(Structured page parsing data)
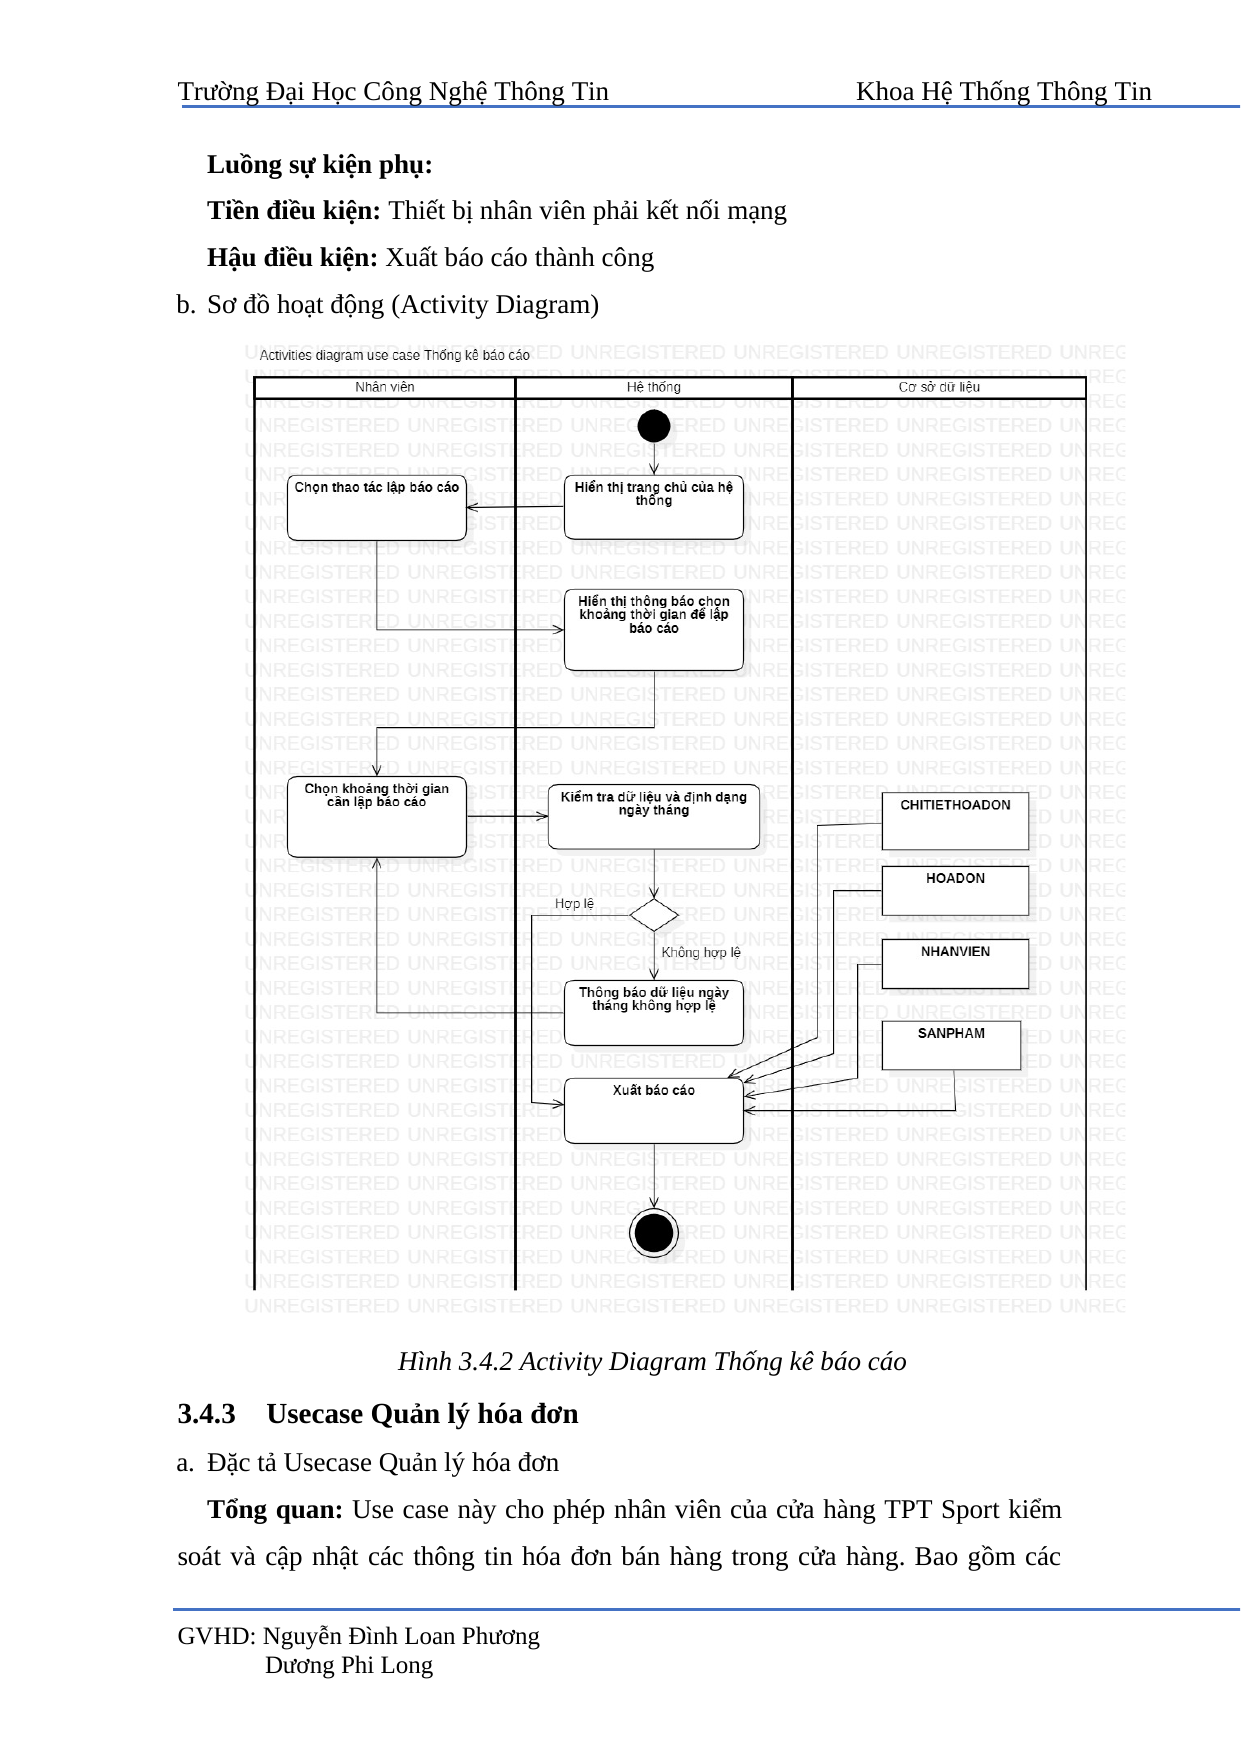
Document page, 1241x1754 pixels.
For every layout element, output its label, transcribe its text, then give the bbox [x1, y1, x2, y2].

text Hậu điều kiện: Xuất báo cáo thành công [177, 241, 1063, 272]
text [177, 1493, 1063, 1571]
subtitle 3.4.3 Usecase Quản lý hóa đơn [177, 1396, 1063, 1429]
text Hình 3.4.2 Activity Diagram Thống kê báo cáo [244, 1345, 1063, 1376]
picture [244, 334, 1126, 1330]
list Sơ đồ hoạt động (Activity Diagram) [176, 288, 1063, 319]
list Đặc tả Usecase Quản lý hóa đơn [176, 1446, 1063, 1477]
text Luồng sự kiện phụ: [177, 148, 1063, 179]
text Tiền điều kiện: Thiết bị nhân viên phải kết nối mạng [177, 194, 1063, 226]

What the exercise asks:
Copy out all the data exactly. No images belong in the copy.

Task answer:
Document page, 1241x1754 pixels.
For every layout element, output its label, transcribe its text, then give the bbox [x1, y1, x2, y2].

text Hậu điều kiện: Xuất báo cáo thành công [177, 241, 1063, 272]
text [177, 1493, 1063, 1571]
subtitle 3.4.3 Usecase Quản lý hóa đơn [177, 1396, 1063, 1429]
text Hình 3.4.2 Activity Diagram Thống kê báo cáo [244, 1345, 1063, 1376]
picture [244, 334, 1126, 1330]
list Sơ đồ hoạt động (Activity Diagram) [176, 288, 1063, 319]
list Đặc tả Usecase Quản lý hóa đơn [176, 1446, 1063, 1477]
text Luồng sự kiện phụ: [177, 148, 1063, 179]
text Tiền điều kiện: Thiết bị nhân viên phải kết nối mạng [177, 194, 1063, 226]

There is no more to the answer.